As February ushers in Black History Month and the highly anticipated release of Marvel’s Black Panther, I’ve noticed a couple of things in the excitement surrounding the movie.
First, Black Panther is the first movie in history where people may be considered uncool for NOT wearing a costume to the premier.
Second, and more important, observation is that various members of the community have come together and taken on the responsibility of buying out theaters to make sure that black kids, regardless of their parent’s income, will be able to see the movie. It’s been surreal seeing the community invest financial resources and time to make sure that these kids can see and celebrate superheroes who look like them.
Mentors are superheroes to their mentees because they take on the responsibility of providing guidance and support for someone’s academic or professional goals. As with buying out theaters for Black Panther, supporting typically underrepresented STEM students/early career professionals may require an even greater level of commitment from their community than the already admirable commitment of being a mentor. While it would be impossible for you to mentor to every person who needs one, these are some tangible steps that you can take to go from being a superhero to your mentee, to being a superhero to entire communities.
As with any superhero, people need to know your story. Get together with some of your friends who are studying/working in STEM related fields and ask a local middle or high school about starting a monthly speaker series where you can talk to the students about your academic and professional journey. Think about the pride you felt when people who looked like you came in and spoke with your class or school about their careers; you’re able to do this now.
Volunteering as a judge during a local hackathon, robotics competition,
youth entrepreneurship competition, or any other activities exposing students to STEM is a great experience. It’s good to be supportive of existing efforts to uplift the community and encourage students to engage in STEM, and at some point, you should consider putting together your own event. Gather some like-minded individuals and host a hackathon or youth entrepreneurship competition. Buy some cool prizes for the participants and even if money is too tight to do that yourself, try to get your company or student organization to donate money for prizes for the students. Superheroes need crews too.

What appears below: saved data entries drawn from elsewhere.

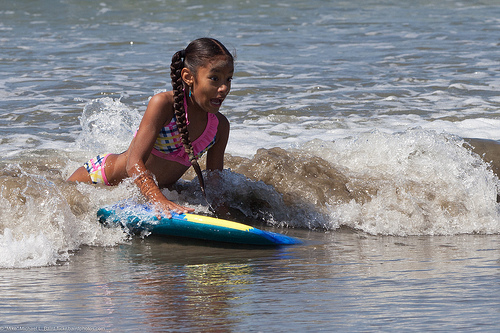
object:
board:
[97, 203, 306, 249]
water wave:
[1, 268, 498, 331]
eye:
[209, 76, 218, 82]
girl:
[63, 37, 233, 219]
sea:
[1, 1, 498, 331]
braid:
[170, 50, 206, 198]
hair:
[170, 37, 236, 198]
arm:
[131, 92, 173, 201]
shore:
[0, 241, 500, 331]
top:
[138, 89, 222, 168]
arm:
[205, 112, 230, 170]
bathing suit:
[80, 151, 110, 186]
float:
[97, 197, 310, 252]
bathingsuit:
[152, 109, 216, 167]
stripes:
[163, 120, 180, 154]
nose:
[218, 82, 227, 92]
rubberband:
[187, 156, 197, 161]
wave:
[0, 96, 497, 267]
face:
[193, 53, 234, 113]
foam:
[305, 83, 361, 113]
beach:
[0, 0, 499, 325]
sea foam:
[424, 114, 499, 147]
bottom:
[81, 151, 115, 184]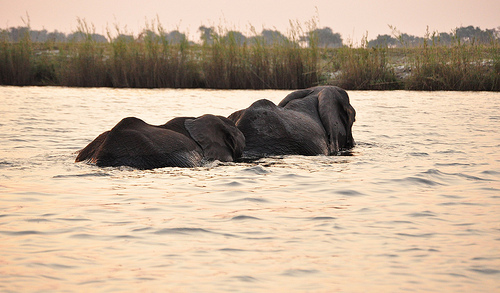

Having super powers doesn’t make you a superhero unless you use these powers when called upon by those in need. Simply stated, a core part of being a superhero is being responsive to calls for help. If you are serious about increasing diversity in STEM fields, you can’t just lay low and build. Tell people the best way to get in touch with you and then be responsive when people reach out to ask questions.
This doesn’t mean that you must grab coffee with everyone who “wants to pick your brain,” but it does mean that you should dedicate some time every week or month to responding to people on a platform of your choice. Maybe you use Twitter, maybe you accept inquiries through your personal website, maybe you do some type of Facebook Live Q &A session every month; whatever it is, don’t get too important to answer sincere questions.
Tip: Once you answer a question, post the question and the answer to your personal website. Posting your responses to previously asked questions will further establish you as an authority in your field, serve as a resource for those with questions, and ensure that you aren’t answering the same questions every time you speak with someone.
Superheroes come in all different shapes, sizes, colors, and personality types, and that’s perfect. If you’re a person of a different background than many of the students/young professionals in your community, you can still be a superhero in your community. In addition to volunteering yourself, try asking people in your network who share similar backgrounds as the people you’re mentoring to get involved. If you’re a man and you talk to a group of young ladies about STEM opportunities, that’s awesome! Your next step is to think about some women colleagues who would also be willing to speak with the young ladies about her experience. If you’re a white person and you volunteer at an event with a group of black students, talk to some of your black colleagues about your experience and invite them to come with you in the future. The best superheroes understand that sometimes the same message from a different messenger will resonate in a different way. They aren’t worried about who gets credit for saving the world as long as the mission is accomplished.
BONUS POINT: Be the Plug
The next point may not flow with the superhero theme, but it’s an important point regardless. Remember those friends that I’m encouraging you to work with to pull off big community investment projects, highlight their work and help them establish themselves as leaders in their industries. This helps your friends build their own personal brands and builds a network of community-minded people who are leading voices in their fields.
One of my favorite quotes is “Good enough is never your best, but your best is always good enough.” When you serve as a mentor you are also preparing your mentee to be part of the next generation of mentors; make sure they are constantly thinking of how to go above what’s expected and inspire them to do their best at giving back to the community. Prepare your mentees to embrace the responsibility of being superheroes by being one yourself.